La dernière oeuvre de Michael Mann est presque passée inaperçue, en dépit de critiques dans l’ensemble élogieuses. Il est temps de revenir sur ce beau film, à la fois polar envoûtant et documentaire sur une ville livrée à ses fantômes, Los Angeles. Mann sait mieux que personne donner au film d’action la légèreté de volutes de fumée.


Un homme, frappé en pleine poitrine par deux balles de revolver, tombe par la fenêtre et s’écrase sur le toit d’un taxi, avant d’être emporté par ce dernier dans les ténèbres. Eclats de verre et traces de sang constellent le sol, désignant une scène de crime sans cadavre. Cette séquence du dernier film de Michael Mann résume à elle seule certains enjeux de son cinéma. Grand écart entre tradition du polar et poésie visuelle d’abord, démarrage élégant du scénario-programme ensuite, alternative plus ou moins imposée à chaque personnage enfin : celle consistant à traverser le film tel un fantôme anonyme ou à s’inscrire dans l’histoire pour éventuellement l’influencer. De Heat à Collateral en passant par The Insider (Révélations), chaque film de Michael Mann fonde sa logique sur ce choix, opéré non sans heurts par chaque personnage, d’occuper ou non le centre du récit.

L’inscription dans un mouvement collectif de confrontation (qu’il s’agisse de braquages de banques, de l’exécution d’une série de "contrats" ou de la dénonciation de pratiques véreuses) implique d’être jeté sur le devant de la scène, d’être placé sous les feux des projecteurs.

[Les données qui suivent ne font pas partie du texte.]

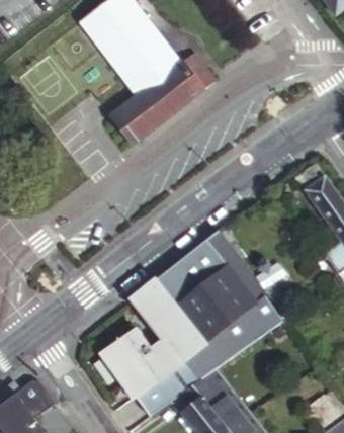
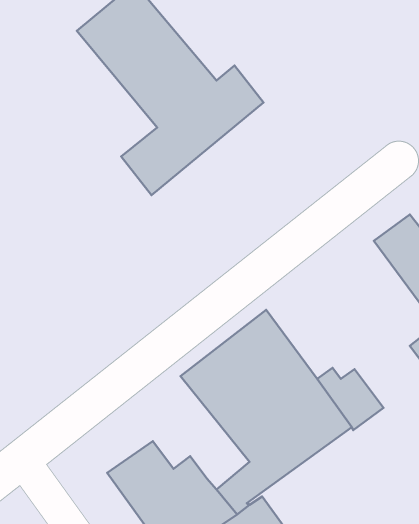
building: [131,279,204,362] -> none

Le tueur de Collateral, Vincent, choisit de ne pas faire d’histoires (au sens de "ne pas faire de vagues") et dissimule à cette fin le premier cadavre ; le flic en décidera autrement : enquêteur sceptique et opiniâtre, il fera de ce corps disparu le moteur de la fiction, cette course-poursuite que l’assassin discret, spectral, voulait éviter afin d’accomplir son travail en toute quiétude.

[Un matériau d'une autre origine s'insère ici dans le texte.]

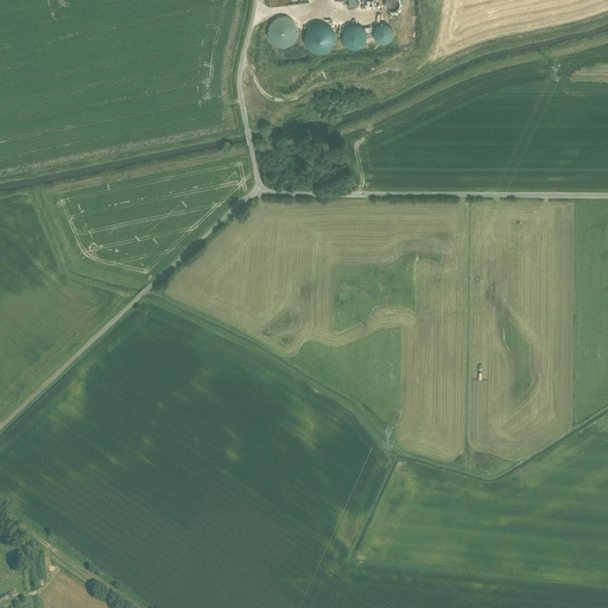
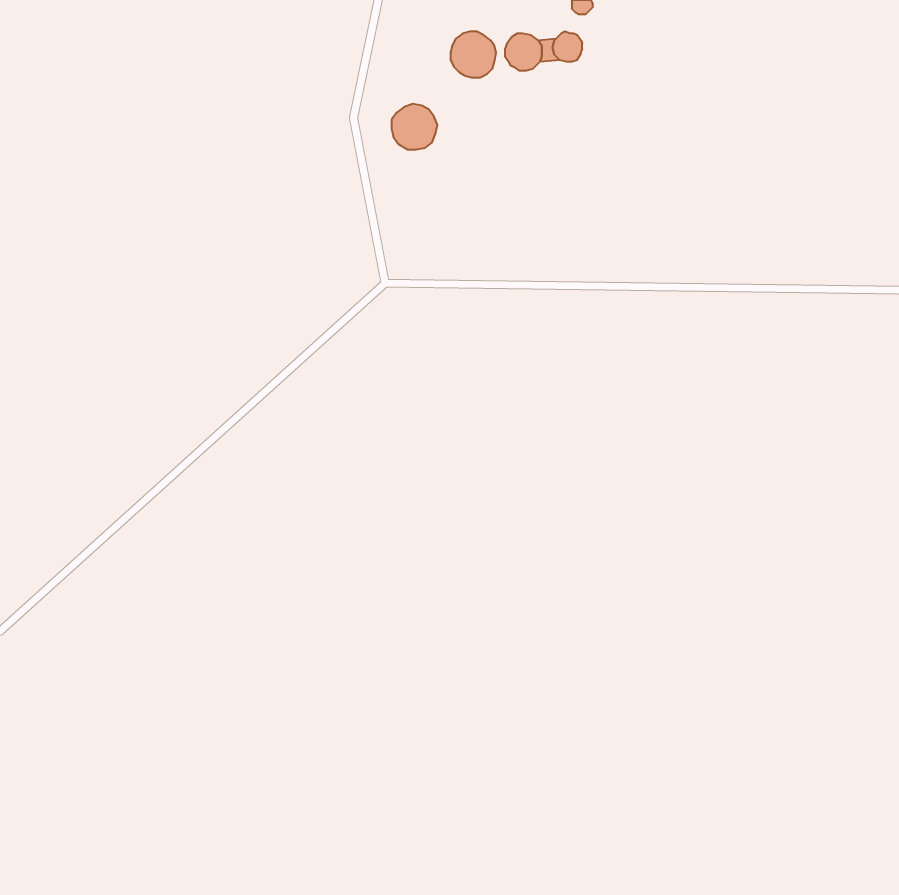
building: [267,17,298,48] -> [392,104,437,149]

(JPEG)Le chauffeur de taxi, Max, voudrait lui aussi échapper au flux de l’histoire. Comme il le dit lui-même, après avoir été enrôlé de force dans l’aventure : "It ain’t my job !", ce à quoi le tueur rétorquera : "Tonight it is !". Il sera ainsi contraint à passer du statut de collateral, comme il se définit lui-même, à celui d’insider, autrement dit à glisser de la marge au centre, du hors-champ au champ, de la position de spectateur à celle d’acteur. Vincent sera même amené à lui faire jouer un rôle, le sien, au cours d’un face-à-face avec le commanditaire des meurtres, et ce, afin de garder son identité secrète. Mais également afin de retarder sa propre entrée dans le champ du visible (sur la vidéo de surveillance du FBI, on distingue le taximan mais pas son "client"). Davantage encore que son chauffeur, Max est la partie visible de Vincent.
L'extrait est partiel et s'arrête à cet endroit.